> _Task to complete_:
Filter the entries down to the lines containing "프로그래머스에", and copy those lines.

> _Collected data_:

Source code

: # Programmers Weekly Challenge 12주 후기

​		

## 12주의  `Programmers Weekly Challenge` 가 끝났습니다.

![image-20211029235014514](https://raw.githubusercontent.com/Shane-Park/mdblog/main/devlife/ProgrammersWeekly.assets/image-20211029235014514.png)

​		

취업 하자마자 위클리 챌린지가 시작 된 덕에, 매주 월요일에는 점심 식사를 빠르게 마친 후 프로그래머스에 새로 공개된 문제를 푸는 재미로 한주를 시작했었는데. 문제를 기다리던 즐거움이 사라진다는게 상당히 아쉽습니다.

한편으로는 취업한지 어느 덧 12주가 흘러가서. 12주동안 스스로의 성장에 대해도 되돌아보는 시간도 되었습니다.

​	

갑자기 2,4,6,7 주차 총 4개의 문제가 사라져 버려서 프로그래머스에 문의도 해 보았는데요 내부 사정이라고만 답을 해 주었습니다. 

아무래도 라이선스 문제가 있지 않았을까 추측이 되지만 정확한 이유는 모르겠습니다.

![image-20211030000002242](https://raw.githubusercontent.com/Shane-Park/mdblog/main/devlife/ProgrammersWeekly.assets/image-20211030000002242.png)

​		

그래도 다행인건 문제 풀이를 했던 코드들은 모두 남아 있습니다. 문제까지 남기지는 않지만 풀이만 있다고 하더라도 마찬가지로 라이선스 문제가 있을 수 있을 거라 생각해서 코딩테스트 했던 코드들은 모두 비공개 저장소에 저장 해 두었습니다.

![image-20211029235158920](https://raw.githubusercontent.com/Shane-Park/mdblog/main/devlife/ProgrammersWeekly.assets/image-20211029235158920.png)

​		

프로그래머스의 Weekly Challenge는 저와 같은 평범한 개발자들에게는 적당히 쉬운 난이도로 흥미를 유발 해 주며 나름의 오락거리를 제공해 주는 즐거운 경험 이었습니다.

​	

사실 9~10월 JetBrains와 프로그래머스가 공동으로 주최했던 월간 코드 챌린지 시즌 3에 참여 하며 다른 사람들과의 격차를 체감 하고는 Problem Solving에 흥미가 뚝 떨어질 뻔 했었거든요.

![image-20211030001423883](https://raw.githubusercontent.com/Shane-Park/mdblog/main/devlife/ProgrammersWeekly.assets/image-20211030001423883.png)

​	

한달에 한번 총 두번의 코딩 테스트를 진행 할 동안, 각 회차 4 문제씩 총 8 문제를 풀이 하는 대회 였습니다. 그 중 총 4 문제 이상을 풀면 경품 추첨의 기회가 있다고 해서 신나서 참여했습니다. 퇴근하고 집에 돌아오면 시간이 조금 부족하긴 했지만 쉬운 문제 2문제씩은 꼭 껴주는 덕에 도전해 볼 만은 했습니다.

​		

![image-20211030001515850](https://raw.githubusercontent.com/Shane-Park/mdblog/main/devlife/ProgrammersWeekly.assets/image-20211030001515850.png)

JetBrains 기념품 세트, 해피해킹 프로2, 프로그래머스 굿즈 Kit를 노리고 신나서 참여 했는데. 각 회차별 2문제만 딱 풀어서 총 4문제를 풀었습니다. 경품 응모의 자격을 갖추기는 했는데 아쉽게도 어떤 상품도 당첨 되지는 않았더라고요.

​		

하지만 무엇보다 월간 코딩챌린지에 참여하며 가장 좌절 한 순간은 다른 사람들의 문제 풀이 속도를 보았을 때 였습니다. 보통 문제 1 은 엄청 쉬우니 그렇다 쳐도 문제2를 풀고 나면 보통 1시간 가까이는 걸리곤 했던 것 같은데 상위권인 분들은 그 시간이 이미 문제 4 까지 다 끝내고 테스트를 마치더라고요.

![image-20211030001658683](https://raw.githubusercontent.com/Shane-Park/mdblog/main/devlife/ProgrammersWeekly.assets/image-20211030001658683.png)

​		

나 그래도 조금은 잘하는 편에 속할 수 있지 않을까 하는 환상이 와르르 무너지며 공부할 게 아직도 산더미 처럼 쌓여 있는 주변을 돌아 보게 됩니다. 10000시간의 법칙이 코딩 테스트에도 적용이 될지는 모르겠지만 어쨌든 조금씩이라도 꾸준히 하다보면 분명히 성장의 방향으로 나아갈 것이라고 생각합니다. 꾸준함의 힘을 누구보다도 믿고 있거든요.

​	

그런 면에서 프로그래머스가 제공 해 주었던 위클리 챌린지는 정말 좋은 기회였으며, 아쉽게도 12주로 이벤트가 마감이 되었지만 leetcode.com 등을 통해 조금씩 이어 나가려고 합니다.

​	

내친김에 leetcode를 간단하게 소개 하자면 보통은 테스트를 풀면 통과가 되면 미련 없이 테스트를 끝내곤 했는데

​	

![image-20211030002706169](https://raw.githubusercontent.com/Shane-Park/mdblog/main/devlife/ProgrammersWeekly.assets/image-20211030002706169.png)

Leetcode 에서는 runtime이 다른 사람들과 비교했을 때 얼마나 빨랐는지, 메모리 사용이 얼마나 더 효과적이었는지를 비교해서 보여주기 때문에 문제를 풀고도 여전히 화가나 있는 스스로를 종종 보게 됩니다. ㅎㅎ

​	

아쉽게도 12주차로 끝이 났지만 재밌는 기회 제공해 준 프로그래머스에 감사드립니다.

> _Response_:
취업 하자마자 위클리 챌린지가 시작 된 덕에, 매주 월요일에는 점심 식사를 빠르게 마친 후 프로그래머스에 새로 공개된 문제를 푸는 재미로 한주를 시작했었는데. 문제를 기다리던 즐거움이 사라진다는게 상당히 아쉽습니다.
갑자기 2,4,6,7 주차 총 4개의 문제가 사라져 버려서 프로그래머스에 문의도 해 보았는데요 내부 사정이라고만 답을 해 주었습니다. 
아쉽게도 12주차로 끝이 났지만 재밌는 기회 제공해 준 프로그래머스에 감사드립니다.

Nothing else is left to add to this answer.